:: Source material ::
—————

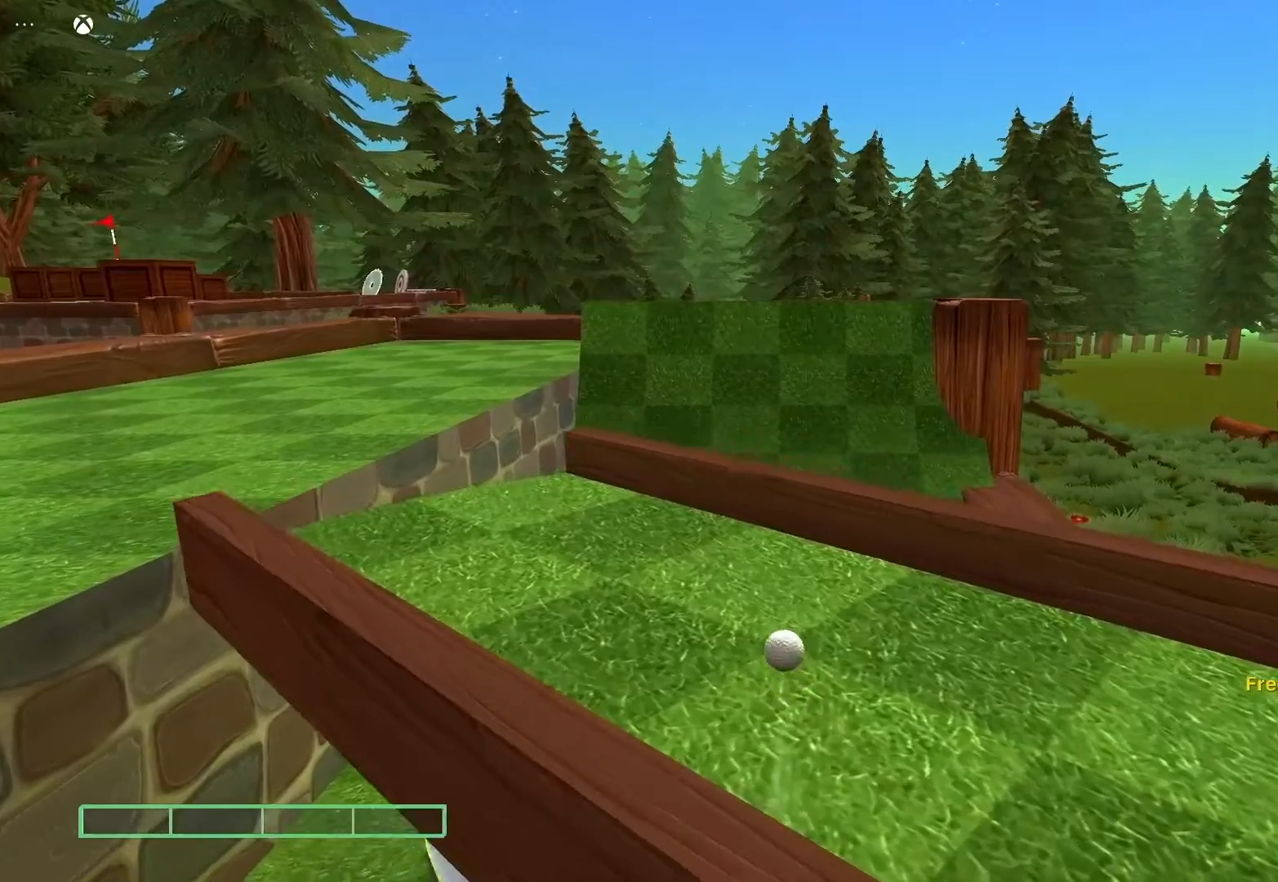
{"buttons": [], "left_stick": "center", "right_stick": "center", "events": []}
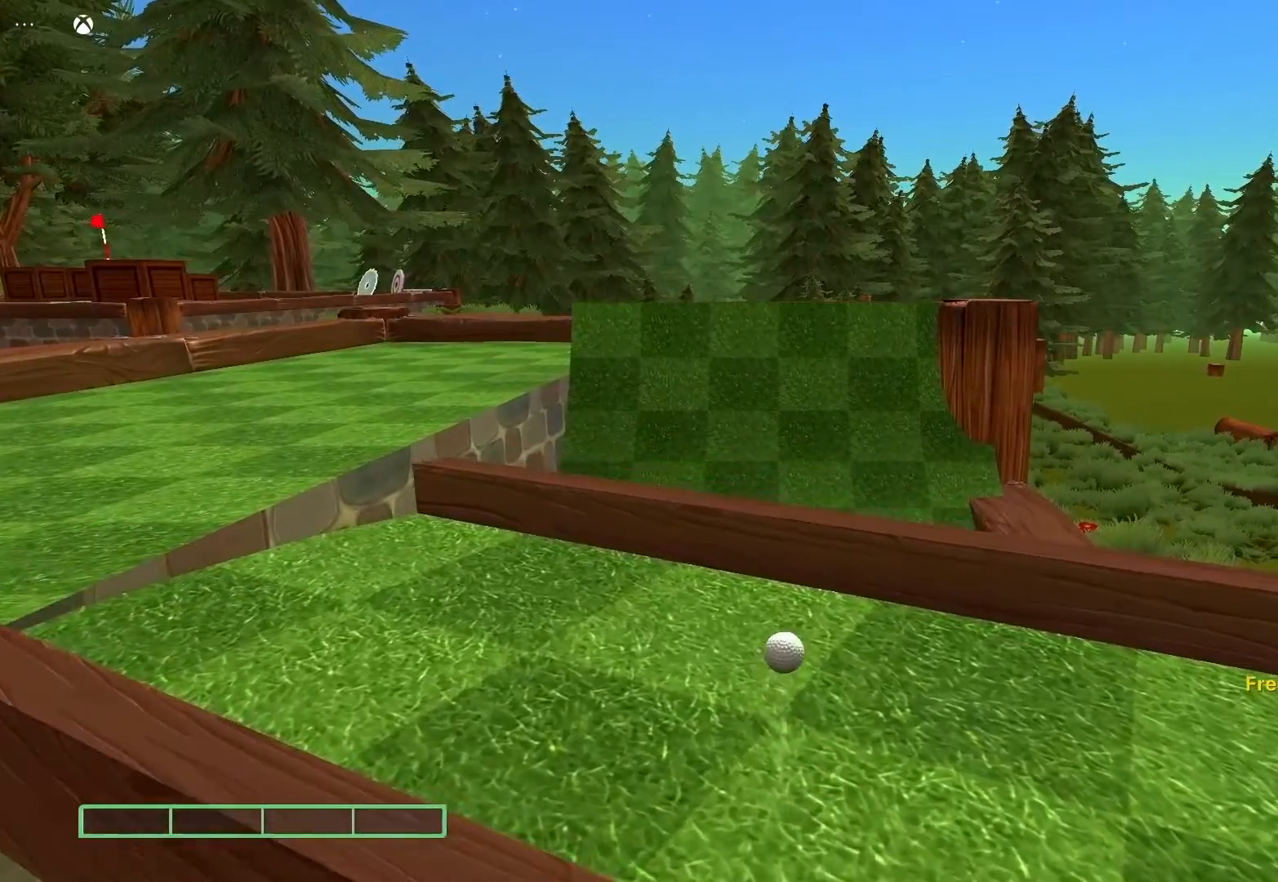
{"buttons": [], "left_stick": "center", "right_stick": "center", "events": []}
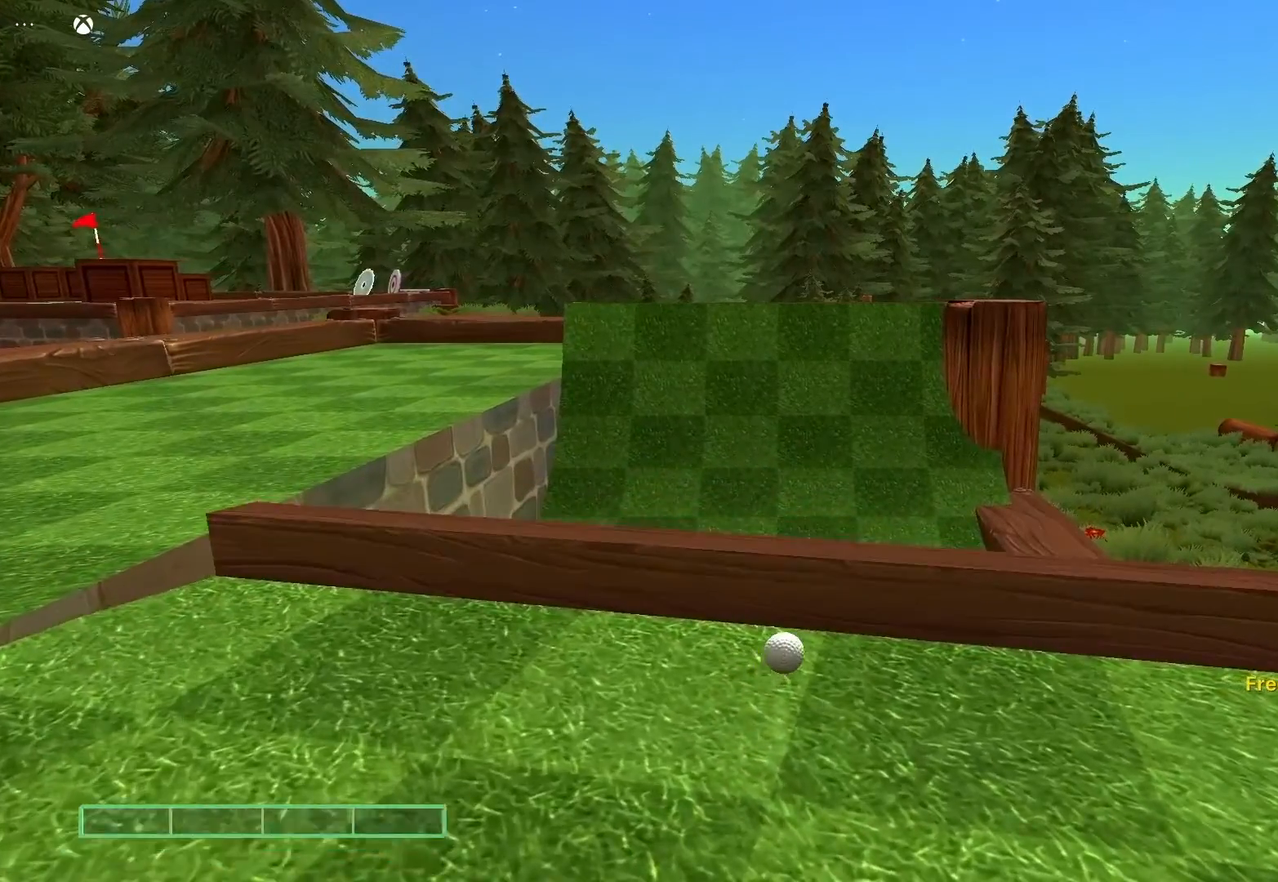
{"buttons": [], "left_stick": "center", "right_stick": "center", "events": []}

—————

:: What this task involves ::
From the first line to the last, write out the data exactly, omitting any pictures.

:: Expected answer ::
{"buttons": [], "left_stick": "center", "right_stick": "center", "events": []}
{"buttons": [], "left_stick": "center", "right_stick": "center", "events": []}
{"buttons": [], "left_stick": "center", "right_stick": "center", "events": []}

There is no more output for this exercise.